Research has identified a direct correlation between youth homelessness and becoming a victim of human trafficking.  Young people facing homelessness often retreat to the shadows, so getting a sense of the scope of youth homelessness is both challenging and indispensable. Here’s what Soul Foundation has learned about children and youth facing homelessness in the United States, Canada, and Latin America.

  • Every year, traffickers generate more than $150 billion in profits by victimizing millions of people worldwide. Vulnerable and susceptible to manipulation, children and youth experiencing homelessness are a prime target of this lucrative and criminal industry.
  • Two main factors drive the spread of human trafficking: high profits and low risk. Like drug and arms trafficking, human trafficking is a market-driven criminal industry based on the principles of supply and demand. No country is exempt from this illicit enterprise.
  • Across the United States, Canada, Mexico, and Central America, the most common form of human trafficking is commercial sexual exploitation.

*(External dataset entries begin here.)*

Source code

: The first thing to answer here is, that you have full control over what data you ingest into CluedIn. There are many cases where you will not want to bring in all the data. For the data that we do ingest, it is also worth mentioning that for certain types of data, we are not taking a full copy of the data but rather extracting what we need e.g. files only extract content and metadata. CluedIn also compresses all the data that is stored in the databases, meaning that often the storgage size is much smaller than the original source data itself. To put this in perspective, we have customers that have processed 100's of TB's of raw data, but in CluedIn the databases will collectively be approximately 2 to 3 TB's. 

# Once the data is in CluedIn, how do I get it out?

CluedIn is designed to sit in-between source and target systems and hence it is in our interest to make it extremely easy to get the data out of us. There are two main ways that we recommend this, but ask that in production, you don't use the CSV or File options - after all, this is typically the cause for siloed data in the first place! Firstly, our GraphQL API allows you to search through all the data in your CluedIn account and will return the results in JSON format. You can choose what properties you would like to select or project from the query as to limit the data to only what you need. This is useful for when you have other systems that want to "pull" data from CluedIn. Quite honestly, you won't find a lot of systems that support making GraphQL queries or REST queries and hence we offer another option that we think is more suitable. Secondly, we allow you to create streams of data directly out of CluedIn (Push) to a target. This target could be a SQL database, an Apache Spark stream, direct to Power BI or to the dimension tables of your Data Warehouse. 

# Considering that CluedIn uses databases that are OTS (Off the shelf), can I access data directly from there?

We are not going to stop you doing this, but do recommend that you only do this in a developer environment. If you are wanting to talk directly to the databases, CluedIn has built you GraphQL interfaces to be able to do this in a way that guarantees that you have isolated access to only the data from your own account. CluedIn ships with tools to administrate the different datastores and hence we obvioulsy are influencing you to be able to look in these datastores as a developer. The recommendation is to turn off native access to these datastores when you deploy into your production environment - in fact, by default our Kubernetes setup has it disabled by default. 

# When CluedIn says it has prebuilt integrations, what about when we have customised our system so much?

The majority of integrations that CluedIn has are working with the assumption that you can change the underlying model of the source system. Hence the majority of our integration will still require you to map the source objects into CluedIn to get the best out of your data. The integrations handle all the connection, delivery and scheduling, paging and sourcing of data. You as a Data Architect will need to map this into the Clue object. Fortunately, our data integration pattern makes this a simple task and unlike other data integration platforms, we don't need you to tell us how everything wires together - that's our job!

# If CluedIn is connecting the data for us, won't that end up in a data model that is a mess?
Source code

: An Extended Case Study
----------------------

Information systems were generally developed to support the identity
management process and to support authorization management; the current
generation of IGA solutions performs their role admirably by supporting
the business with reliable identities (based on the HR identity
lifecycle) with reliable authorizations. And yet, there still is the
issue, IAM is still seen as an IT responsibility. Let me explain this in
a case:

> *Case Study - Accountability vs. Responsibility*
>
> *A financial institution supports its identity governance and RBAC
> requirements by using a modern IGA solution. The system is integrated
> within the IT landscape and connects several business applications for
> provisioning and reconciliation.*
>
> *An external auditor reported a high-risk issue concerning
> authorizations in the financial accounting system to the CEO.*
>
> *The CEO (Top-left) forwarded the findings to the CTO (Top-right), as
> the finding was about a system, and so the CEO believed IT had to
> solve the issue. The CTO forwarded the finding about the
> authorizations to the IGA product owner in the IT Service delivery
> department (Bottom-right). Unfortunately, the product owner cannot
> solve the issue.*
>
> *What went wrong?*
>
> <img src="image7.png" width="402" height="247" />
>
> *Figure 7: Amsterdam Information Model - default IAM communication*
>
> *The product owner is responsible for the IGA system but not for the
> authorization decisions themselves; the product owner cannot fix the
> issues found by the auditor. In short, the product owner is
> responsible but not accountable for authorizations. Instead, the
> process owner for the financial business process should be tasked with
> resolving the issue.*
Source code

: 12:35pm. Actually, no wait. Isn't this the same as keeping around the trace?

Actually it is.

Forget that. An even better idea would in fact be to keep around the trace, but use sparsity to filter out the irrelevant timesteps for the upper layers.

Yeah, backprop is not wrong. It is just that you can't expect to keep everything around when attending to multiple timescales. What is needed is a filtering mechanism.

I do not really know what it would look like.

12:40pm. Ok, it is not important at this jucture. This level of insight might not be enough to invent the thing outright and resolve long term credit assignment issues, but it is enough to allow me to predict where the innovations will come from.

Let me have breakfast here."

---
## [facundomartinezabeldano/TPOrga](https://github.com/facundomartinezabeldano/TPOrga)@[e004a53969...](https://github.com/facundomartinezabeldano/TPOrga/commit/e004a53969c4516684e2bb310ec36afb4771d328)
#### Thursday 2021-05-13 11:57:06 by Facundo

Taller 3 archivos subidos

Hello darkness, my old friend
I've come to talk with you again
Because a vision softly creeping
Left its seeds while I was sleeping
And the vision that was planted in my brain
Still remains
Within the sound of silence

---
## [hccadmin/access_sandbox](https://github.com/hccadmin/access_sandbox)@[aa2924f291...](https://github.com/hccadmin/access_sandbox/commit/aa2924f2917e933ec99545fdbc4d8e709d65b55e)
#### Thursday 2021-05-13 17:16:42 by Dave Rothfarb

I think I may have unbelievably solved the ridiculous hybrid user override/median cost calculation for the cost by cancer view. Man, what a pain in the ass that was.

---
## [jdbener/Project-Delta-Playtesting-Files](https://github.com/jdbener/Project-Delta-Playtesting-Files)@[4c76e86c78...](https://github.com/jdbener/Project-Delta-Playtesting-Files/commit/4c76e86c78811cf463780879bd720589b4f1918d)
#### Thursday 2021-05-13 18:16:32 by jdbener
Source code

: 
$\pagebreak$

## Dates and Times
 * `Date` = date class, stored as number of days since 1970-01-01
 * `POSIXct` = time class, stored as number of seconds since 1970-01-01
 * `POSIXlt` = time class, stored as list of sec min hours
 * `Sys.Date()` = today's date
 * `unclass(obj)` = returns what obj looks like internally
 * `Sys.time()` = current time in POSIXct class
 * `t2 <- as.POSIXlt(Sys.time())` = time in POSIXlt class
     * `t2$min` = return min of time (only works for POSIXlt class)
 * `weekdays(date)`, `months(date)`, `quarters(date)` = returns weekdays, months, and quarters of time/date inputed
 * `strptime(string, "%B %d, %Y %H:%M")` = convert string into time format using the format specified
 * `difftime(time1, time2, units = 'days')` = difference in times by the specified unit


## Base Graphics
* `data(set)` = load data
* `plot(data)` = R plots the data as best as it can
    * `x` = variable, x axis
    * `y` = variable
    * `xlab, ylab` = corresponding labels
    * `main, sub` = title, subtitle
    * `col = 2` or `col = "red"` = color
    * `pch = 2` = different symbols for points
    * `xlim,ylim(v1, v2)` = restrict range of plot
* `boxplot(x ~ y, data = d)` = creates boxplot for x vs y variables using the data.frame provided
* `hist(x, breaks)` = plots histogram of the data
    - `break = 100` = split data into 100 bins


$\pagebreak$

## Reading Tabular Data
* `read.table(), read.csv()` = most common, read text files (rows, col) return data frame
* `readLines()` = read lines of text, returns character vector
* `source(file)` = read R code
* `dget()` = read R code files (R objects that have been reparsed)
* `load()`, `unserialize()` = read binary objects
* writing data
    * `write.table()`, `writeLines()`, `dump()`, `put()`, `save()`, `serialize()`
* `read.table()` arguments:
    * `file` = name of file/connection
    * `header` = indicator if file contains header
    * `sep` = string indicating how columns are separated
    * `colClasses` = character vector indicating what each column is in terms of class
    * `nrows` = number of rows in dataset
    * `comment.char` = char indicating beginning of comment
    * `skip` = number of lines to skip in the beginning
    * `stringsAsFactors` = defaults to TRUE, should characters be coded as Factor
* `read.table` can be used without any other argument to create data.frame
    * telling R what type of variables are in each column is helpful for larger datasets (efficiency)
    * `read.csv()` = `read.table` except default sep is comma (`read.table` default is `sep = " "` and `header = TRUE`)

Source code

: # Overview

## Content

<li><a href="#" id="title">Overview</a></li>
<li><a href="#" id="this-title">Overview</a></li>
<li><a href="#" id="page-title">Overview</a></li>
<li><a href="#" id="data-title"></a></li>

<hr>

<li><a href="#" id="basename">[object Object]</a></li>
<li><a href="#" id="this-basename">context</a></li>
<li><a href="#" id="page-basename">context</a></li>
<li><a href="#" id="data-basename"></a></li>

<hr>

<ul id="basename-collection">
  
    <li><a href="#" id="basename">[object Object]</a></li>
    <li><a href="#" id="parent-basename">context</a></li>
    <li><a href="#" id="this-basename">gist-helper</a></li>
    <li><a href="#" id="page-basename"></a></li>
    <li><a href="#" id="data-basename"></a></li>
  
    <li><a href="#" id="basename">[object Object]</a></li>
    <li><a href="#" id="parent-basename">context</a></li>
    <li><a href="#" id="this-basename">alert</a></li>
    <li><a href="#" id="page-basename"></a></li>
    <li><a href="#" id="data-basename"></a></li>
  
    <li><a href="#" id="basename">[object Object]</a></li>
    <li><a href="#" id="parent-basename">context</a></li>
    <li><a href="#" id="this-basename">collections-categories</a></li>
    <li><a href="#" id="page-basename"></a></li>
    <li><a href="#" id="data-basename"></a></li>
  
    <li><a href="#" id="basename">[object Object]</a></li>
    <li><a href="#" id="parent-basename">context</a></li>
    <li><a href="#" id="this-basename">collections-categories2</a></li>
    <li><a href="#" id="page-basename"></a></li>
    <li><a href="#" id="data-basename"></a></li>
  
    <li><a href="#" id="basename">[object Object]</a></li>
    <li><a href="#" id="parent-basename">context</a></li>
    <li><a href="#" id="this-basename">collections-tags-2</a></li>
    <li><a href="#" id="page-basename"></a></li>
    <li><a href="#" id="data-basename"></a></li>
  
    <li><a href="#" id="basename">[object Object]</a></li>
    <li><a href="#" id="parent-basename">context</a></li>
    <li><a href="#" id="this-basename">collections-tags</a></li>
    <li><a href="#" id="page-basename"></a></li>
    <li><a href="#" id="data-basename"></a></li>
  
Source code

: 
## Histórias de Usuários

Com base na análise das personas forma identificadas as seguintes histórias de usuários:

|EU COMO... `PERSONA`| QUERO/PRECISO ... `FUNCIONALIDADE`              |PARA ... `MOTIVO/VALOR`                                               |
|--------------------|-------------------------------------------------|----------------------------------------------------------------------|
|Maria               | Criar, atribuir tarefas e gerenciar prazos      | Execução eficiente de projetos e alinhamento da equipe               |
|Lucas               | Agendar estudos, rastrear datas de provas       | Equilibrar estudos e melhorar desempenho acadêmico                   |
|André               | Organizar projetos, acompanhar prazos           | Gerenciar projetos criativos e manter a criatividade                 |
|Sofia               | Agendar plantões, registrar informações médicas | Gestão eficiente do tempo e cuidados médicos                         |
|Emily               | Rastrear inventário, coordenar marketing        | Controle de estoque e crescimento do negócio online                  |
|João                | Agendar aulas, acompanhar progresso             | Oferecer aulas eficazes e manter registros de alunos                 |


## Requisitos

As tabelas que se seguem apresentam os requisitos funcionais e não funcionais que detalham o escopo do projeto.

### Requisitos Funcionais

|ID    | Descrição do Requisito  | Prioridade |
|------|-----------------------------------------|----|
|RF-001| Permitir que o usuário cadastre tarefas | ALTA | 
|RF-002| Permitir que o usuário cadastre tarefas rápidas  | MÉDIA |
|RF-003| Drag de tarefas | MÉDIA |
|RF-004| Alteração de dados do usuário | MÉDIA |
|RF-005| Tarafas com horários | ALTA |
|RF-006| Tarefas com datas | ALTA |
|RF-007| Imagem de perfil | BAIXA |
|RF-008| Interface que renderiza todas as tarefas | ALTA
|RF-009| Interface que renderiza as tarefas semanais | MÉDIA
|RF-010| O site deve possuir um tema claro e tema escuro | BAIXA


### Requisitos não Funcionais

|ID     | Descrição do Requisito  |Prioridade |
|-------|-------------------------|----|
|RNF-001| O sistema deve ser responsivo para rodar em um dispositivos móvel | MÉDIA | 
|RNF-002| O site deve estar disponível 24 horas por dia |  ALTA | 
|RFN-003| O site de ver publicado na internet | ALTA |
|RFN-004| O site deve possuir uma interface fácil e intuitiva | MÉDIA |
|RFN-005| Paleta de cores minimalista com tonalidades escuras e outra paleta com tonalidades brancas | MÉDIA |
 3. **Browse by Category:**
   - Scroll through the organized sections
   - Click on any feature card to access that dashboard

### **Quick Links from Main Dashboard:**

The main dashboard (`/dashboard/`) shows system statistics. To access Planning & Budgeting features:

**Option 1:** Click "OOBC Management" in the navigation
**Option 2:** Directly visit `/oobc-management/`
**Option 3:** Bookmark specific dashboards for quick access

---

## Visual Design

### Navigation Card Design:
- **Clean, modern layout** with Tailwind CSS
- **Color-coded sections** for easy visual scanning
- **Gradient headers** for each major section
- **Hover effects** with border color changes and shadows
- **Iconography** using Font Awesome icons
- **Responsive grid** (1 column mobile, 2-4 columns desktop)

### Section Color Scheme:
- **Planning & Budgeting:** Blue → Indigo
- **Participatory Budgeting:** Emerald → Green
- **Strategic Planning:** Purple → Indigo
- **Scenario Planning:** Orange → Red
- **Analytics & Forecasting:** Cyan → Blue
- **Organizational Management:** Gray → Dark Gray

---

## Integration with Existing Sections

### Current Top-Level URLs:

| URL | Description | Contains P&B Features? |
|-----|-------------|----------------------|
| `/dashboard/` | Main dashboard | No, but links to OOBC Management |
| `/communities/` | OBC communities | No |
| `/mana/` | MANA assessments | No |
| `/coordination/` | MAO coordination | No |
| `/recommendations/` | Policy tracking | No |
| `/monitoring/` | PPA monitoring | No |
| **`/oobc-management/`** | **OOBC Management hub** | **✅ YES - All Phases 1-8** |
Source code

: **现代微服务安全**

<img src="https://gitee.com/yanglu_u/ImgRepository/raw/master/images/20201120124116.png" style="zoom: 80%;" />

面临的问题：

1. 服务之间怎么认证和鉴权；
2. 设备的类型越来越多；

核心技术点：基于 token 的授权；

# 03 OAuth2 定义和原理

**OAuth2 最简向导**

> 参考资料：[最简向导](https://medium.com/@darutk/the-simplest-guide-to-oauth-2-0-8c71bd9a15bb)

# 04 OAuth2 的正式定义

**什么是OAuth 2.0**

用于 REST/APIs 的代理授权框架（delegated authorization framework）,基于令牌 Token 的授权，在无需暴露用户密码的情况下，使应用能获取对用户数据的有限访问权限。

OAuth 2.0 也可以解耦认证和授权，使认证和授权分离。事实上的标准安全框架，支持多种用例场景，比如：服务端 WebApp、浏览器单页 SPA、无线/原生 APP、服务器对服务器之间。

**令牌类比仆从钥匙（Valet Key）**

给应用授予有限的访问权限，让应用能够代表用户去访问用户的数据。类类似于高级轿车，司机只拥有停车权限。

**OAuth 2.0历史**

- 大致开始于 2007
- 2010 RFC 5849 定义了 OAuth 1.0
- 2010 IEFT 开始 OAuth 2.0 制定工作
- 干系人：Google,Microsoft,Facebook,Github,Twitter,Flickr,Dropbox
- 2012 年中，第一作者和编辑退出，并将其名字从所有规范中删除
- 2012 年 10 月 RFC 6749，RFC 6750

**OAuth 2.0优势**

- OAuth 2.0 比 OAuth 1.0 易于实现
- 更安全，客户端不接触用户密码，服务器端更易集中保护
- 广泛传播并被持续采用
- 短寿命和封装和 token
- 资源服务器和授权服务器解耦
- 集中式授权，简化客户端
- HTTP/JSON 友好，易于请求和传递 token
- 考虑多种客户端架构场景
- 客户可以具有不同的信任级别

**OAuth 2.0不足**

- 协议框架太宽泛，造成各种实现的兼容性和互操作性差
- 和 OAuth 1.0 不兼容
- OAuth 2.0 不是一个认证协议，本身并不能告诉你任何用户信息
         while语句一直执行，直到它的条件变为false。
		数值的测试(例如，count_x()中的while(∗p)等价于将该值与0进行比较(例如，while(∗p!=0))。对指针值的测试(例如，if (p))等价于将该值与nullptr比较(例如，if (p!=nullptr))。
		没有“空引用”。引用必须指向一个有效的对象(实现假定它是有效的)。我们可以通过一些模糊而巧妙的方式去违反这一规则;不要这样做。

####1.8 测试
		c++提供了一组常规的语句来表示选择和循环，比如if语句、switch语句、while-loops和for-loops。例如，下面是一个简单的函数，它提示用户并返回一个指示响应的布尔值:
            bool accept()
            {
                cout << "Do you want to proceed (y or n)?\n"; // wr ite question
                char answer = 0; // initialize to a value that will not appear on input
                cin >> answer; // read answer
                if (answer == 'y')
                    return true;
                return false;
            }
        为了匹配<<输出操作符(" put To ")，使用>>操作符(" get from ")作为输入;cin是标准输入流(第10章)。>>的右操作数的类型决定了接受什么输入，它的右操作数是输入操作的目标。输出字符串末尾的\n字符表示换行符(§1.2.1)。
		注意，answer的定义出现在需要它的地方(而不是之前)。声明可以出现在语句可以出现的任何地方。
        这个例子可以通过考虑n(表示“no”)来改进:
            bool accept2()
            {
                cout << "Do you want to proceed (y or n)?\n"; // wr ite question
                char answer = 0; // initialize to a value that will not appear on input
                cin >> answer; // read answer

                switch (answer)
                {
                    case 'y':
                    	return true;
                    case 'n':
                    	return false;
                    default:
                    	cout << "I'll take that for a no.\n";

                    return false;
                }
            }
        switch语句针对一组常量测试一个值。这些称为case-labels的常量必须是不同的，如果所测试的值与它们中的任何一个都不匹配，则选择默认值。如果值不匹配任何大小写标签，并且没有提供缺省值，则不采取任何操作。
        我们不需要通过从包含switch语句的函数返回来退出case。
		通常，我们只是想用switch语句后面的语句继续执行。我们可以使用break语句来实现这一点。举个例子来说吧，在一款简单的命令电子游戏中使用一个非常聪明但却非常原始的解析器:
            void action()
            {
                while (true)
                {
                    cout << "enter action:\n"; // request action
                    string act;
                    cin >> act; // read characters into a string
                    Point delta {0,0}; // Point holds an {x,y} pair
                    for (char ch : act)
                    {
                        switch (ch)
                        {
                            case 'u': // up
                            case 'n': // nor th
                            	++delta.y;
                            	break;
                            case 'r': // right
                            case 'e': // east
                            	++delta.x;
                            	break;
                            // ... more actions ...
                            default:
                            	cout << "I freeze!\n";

Its primary victims: young women and girls, because these young people present a low-risk business proposition and are relatively easy to lure from the streets with promises of love, protection, food, and financial security and because of their vulnerability, children and teens with no place to call home and no one to care for them make easy prey for traffickers. 

What Else Do We Know About Human Trafficking Among Children and Teens?

  • Most human trafficking victims are not in chains. Instead, pimps may use psychological and emotional coercion that is just as effective. Many victims become traumatically bonded to their pimps; despite enduring horrific violence, they believe their pimps love them. Cases of Stockholm syndrome among victims of human trafficking are not uncommon.
  • Traffickers also may exert control over their young victims by giving them drugs to create dependency, confiscating their identification and money, withholding food or sleep, and isolating victims from their families and friends, among other tactics.
  • Human traffickers exploit the lack of available beds in youth homeless shelters. They manipulate the young and homeless by telling them that shelters are full and promising them a soft bed elsewhere. 
  • Young people facing homelessness often have to make the desperate choice between sleeping on the street or going with a pimp who offers them food and shelter. Faced with dire situations like this, these young people are easily manipulated into becoming victims of human trafficking.
  • According to U.S. federal law, there is no such thing as a “child prostitute,” and any child under age 18 engaging in commercial sex is, by law,  a victim of sex trafficking. Despite this, far too many children are sexually exploited and do not know how to escape the vicious cycle. 
  • If a pimp forces a person to engage in sex for money against their will at any time, whether through threats, coercion, or physical violence, that person is a human trafficking victim, regardless of age or initial consent.
  • While women and girls are most often detected as victims of sex trafficking, boys fall victim to trafficking, too. Just like girls, the exact number of trafficked boys is unknown; and boys are often less likely to ask for help.
  • LGBTQ youth experiencing homelessness are at especially high risk for human trafficking victimization. 
  • Traffickers deny their victims independence, education, and the ability to gain employment skills. This may intensify the desperate feeling of human trafficking victims that they have no way out.
  • If societies want to fight human trafficking, they cannot afford to cut services for young people experiencing homelessness.